Lexus: After saying it would “monitor the situation” the Japanese automaker decided to pull its ads.

Ainsworth Pet Nutrition: The parent company of the Rachael Ray-endorsed dog food brand Nutrish, said it “removed our advertising from the program because of these recent and disturbing allegations.”

Constant Contact: “Based on the recent allegations and our strong commitment to inclusion, respect and tolerance in the workplace, we have decided to pull Constant Contact’s ads from The O’Reilly Factor,” the spokeswoman of the digital marketing company said.

UNTUCKit: The men’s clothing line said “As a company in which more than 2/3rd of our employees are women, we take sexual harassment claims very seriously. Moreover, it is important our corporate partners reflect the same principles of inclusivity and equality upon which we have built our brand. In light of the disturbing allegations, we instructed our media buyer this morning to reallocate our ad dollars to other shows effective immediately.”

Sanofi: The consumer healthcare company said “The controversy around The O’Reilly Factor program and allegations made against Bill O’Reilly are matters that we take seriously and will continue to monitor. We do not endorse the behavior or opinions of program hosts or the content.”

GlaxoSmithKline: The Pharmaceutical maker said “We have temporarily put a hold on spots running on The O’Reilly Factor while we assess this situation.”

Bayer: The German pharma company said, it “supports a safe, respectful and non-abusive environment for women and we have reached out to Fox to voice our concerns regarding this matter.”

AllState: The insurance company said “Inclusivity and support for women are important Allstate values.”
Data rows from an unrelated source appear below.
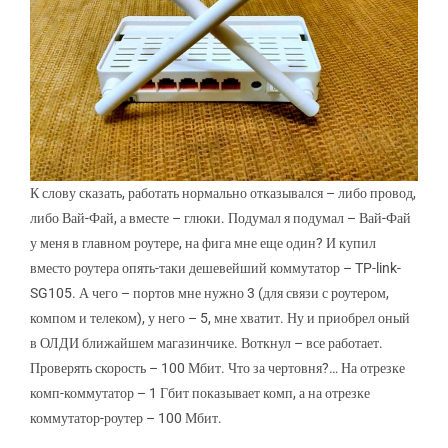
К слову сказать, работать нормально отказывался – либо провод,
либо Вай-Фай, а вместе – глюки. Подумал я подумал – Вай-Фай
у меня в главном роутере, на фига мне еще один? И купил
вместо роутера опять-таки дешевейший коммутатор – TP-link-
SG105. А чего – портов мне нужно 3 (для связи с роутером,
компом и телеком), у него – 5, мне хватит. Ну и приобрел оный
в ОЛДИ ближайшем магазинчике. Воткнул – все работает.
Проверять скорость – 100 Мбит. Что за чертовня?… На отрезке
комп-коммутатор – 1 Гбит показывает комп, а на отрезке
коммутатор-роутер – 100 Мбит.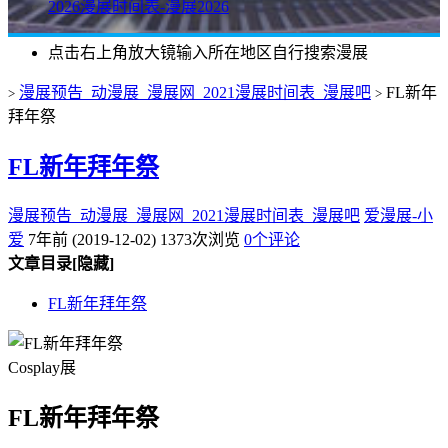
2026漫展时间表-漫展2026
点击右上角放大镜输入所在地区自行搜索漫展
漫展预告_动漫展_漫展网_2021漫展时间表_漫展吧
FL新年
>
>
拜年祭
FL新年拜年祭
漫展预告_动漫展_漫展网_2021漫展时间表_漫展吧
爱漫展-小
爱
7年前 (2019-12-02)
1373次浏览
0个评论
文章目录
[隐藏]
FL新年拜年祭
Cosplay展
FL新年拜年祭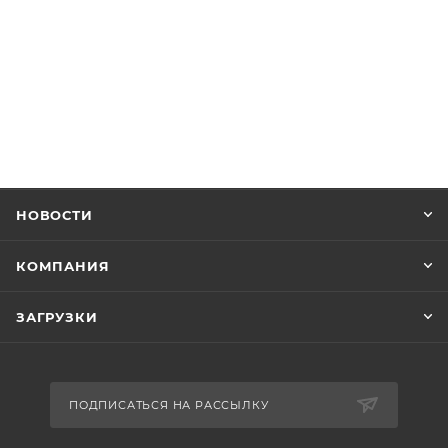
НОВОСТИ
КОМПАНИЯ
ЗАГРУЗКИ
ПОДПИСАТЬСЯ НА РАССЫЛКУ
Esurance: The auto insurer, which is owned by Allstate, has pulled ads.

T. Rowe Price: “We regularly evaluate our media buys to ensure alignment with our corporate values, and in light of the recent allegations we have decided to pull our upcoming ads from The O’Reilly Factor,” the global financial firm said.

Wayfair: The online home goods seller said, “we condemn all forms of harassment are closely assessing the situation.”
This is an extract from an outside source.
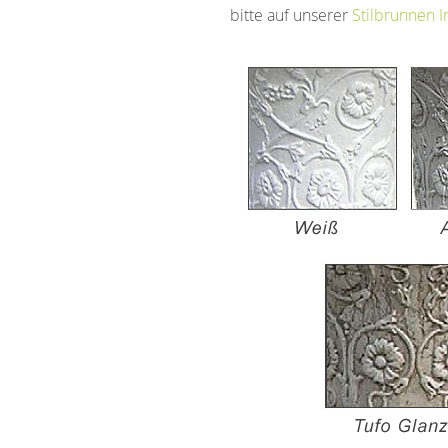
bitte auf unserer
Stilbrunnen I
Orkin: “Orkin buys its advertising in broad dayparts on networks that reach our target audience. We do not buy specific shows, including the O’Reilly Factor… we have added that show to our ‘Do Not Buy’ list in the wake of the current allegations.”

Credit Karma: The company said it “will not be advertising” on the program and that it’s “asked for our ads to be removed.”

The Wonderful Company: The makers of POM juice, said it does not “currently have or plan for ad inventory on this show.”

TrueCar: The car-buying website told announced on Twitter it had instructed its media buyer “to direct our advertising to other programming.”

The Society for Human Resource Management: The organization said on Twitter that it had decided to “cease its advertising on the Fox News Network.”

Coldwell Banker: The real-estate firm said Tuesday night that it was “disappointed” its ad aired during the “O’Reilly Factor,” and that “it wasn’t part of our intentional media programming.” It also said that it would pull future ads from the show.

This post is updating with the latest statements. The original post was published on April 4 at 7:20a.m.